# dreaded 2ww!! PLEASE HELP!! 3dp2dt



## Megsy26 (Nov 30, 2012)

Hi Ladies, 
I am 3dp2dt (A grade) I had one emby put back in and 3 frozen . This wait is so blimin unbearable! I'm looking for every sign possible but driving myself insane! The progesterone gel (crinone 8%) seems to be giving me more symptoms I.e. sore boobs, cramps, heartburn, constipation etc at least I think it's the gel!!!!  Could u ladies please tell me if you had a 2dt without symptoms and got BFP or if u did get symptoms....when did they start and what we're they??  
Many thanks


----------



## staceysm (Nov 18, 2010)

Megsy,

If you join the 2ww post on this thread there are loads of women going through the same as you.  From experience there really is no telling, as everyones symptoms can really vary.

For me, with my BFP for my DS.  I had sore boobs, cramping, aches, twinges, brown discharge, all AF symptoms.  But with this BFP, I had not one single symptom and still don't.  Well, sore nipples and that is it.  

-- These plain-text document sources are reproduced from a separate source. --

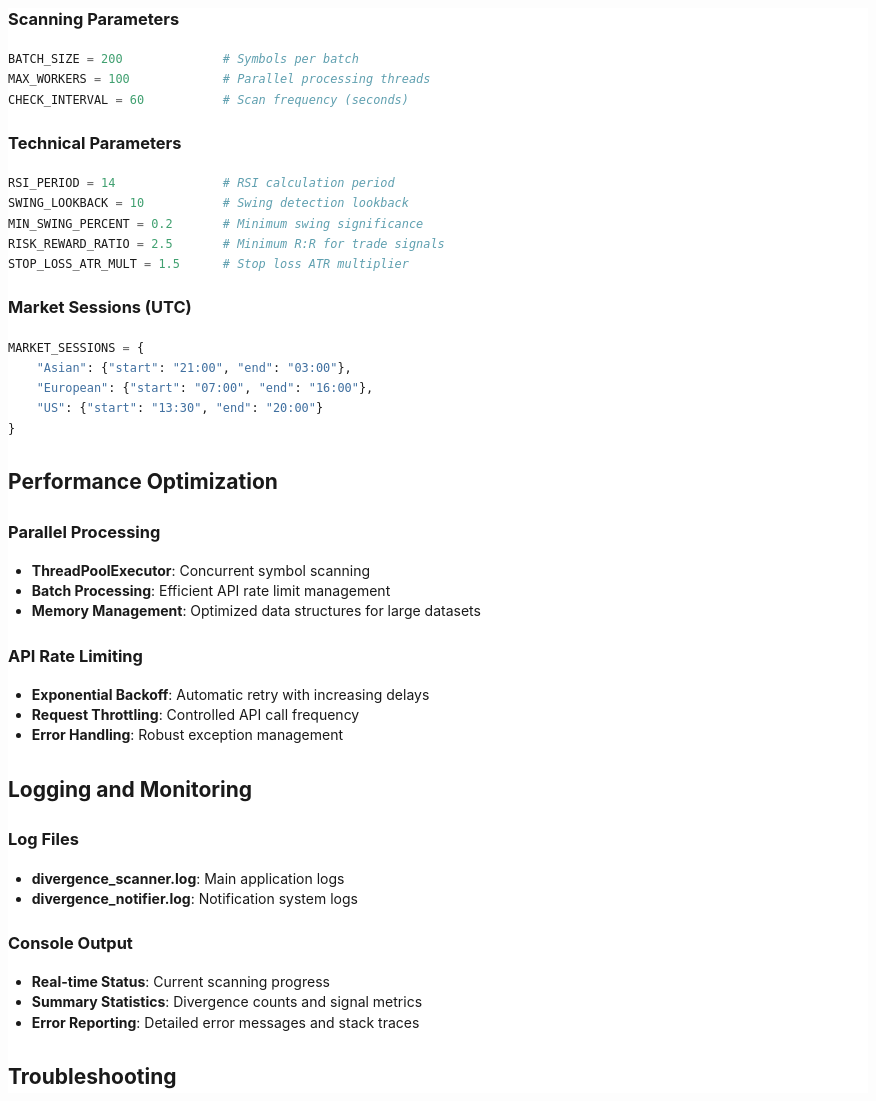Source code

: ### Scanning Parameters
```python
BATCH_SIZE = 200              # Symbols per batch
MAX_WORKERS = 100             # Parallel processing threads
CHECK_INTERVAL = 60           # Scan frequency (seconds)
```

### Technical Parameters
```python
RSI_PERIOD = 14               # RSI calculation period
SWING_LOOKBACK = 10           # Swing detection lookback
MIN_SWING_PERCENT = 0.2       # Minimum swing significance
RISK_REWARD_RATIO = 2.5       # Minimum R:R for trade signals
STOP_LOSS_ATR_MULT = 1.5      # Stop loss ATR multiplier
```

### Market Sessions (UTC)
```python
MARKET_SESSIONS = {
    "Asian": {"start": "21:00", "end": "03:00"},
    "European": {"start": "07:00", "end": "16:00"},
    "US": {"start": "13:30", "end": "20:00"}
}
```

## Performance Optimization

### Parallel Processing
- **ThreadPoolExecutor**: Concurrent symbol scanning
- **Batch Processing**: Efficient API rate limit management
- **Memory Management**: Optimized data structures for large datasets

### API Rate Limiting
- **Exponential Backoff**: Automatic retry with increasing delays
- **Request Throttling**: Controlled API call frequency
- **Error Handling**: Robust exception management

## Logging and Monitoring

### Log Files
- **divergence_scanner.log**: Main application logs
- **divergence_notifier.log**: Notification system logs

### Console Output
- **Real-time Status**: Current scanning progress
- **Summary Statistics**: Divergence counts and signal metrics
- **Error Reporting**: Detailed error messages and stack traces

## Troubleshooting
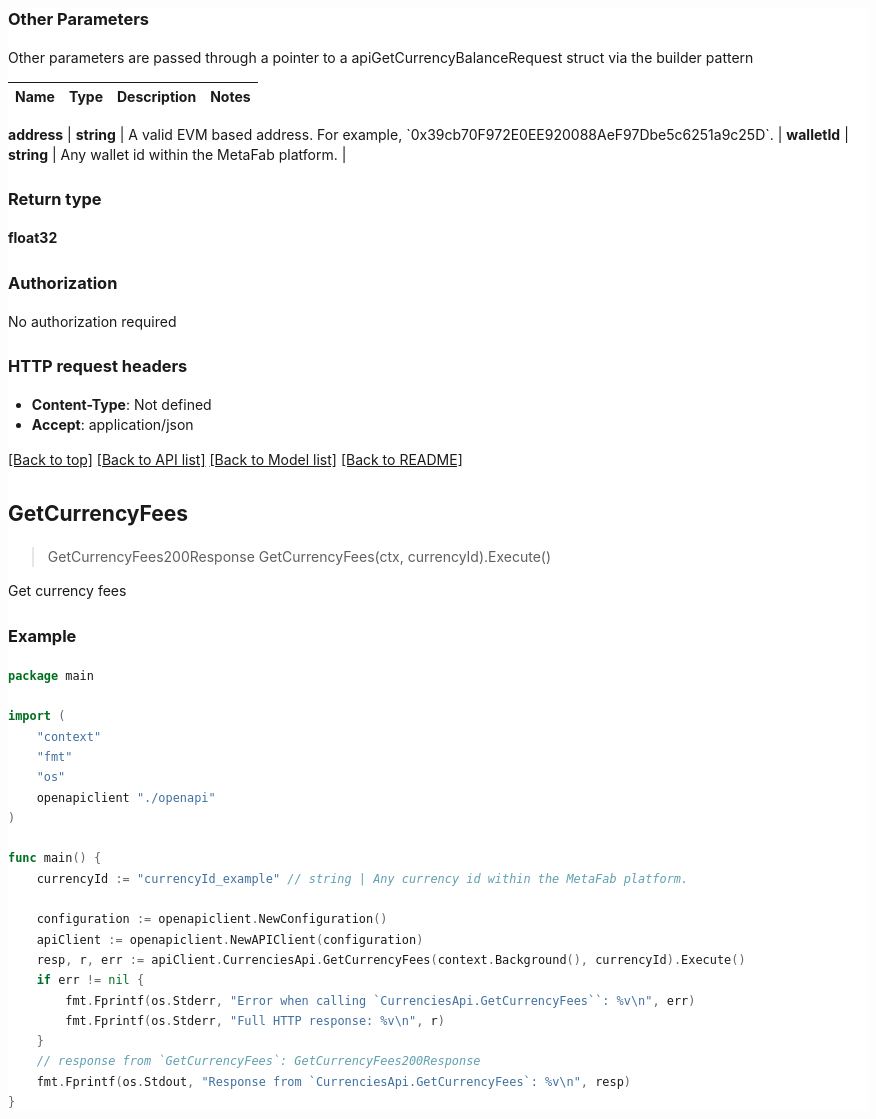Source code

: ### Other Parameters

Other parameters are passed through a pointer to a apiGetCurrencyBalanceRequest struct via the builder pattern


Name | Type | Description  | Notes
------------- | ------------- | ------------- | -------------

 **address** | **string** | A valid EVM based address. For example, &#x60;0x39cb70F972E0EE920088AeF97Dbe5c6251a9c25D&#x60;. | 
 **walletId** | **string** | Any wallet id within the MetaFab platform. | 

### Return type

**float32**

### Authorization

No authorization required

### HTTP request headers

- **Content-Type**: Not defined
- **Accept**: application/json

[[Back to top]](#) [[Back to API list]](../README.md#documentation-for-api-endpoints)
[[Back to Model list]](../README.md#documentation-for-models)
[[Back to README]](../README.md)


## GetCurrencyFees

> GetCurrencyFees200Response GetCurrencyFees(ctx, currencyId).Execute()

Get currency fees



### Example

```go
package main

import (
    "context"
    "fmt"
    "os"
    openapiclient "./openapi"
)

func main() {
    currencyId := "currencyId_example" // string | Any currency id within the MetaFab platform.

    configuration := openapiclient.NewConfiguration()
    apiClient := openapiclient.NewAPIClient(configuration)
    resp, r, err := apiClient.CurrenciesApi.GetCurrencyFees(context.Background(), currencyId).Execute()
    if err != nil {
        fmt.Fprintf(os.Stderr, "Error when calling `CurrenciesApi.GetCurrencyFees``: %v\n", err)
        fmt.Fprintf(os.Stderr, "Full HTTP response: %v\n", r)
    }
    // response from `GetCurrencyFees`: GetCurrencyFees200Response
    fmt.Fprintf(os.Stdout, "Response from `CurrenciesApi.GetCurrencyFees`: %v\n", resp)
}
```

Good luck and you are not alone, believe me.

X


----------



## Martha Moo (Jan 30, 2004)

Hi

I had a 2dt 
I had only af type symptoms up until about day 12 of the 2ww which was a heightened sense of smell, otherwise just af pains sore boobs and spotting exactly as AF was about to show up, luckily it wasnt the case



Perhaps join in the 2ww chat for January, the ladies are lovely and supportive and some are at a similar stage 

Donna


----------



## babydreams09 (Oct 4, 2009)

Hi!


I had a 3dt on both successful pregnancies and only had bare twinges every so often as my symptom (which were probably from ec).  All other symptoms came after bfp.  No cramping ever.


Good luck!


----------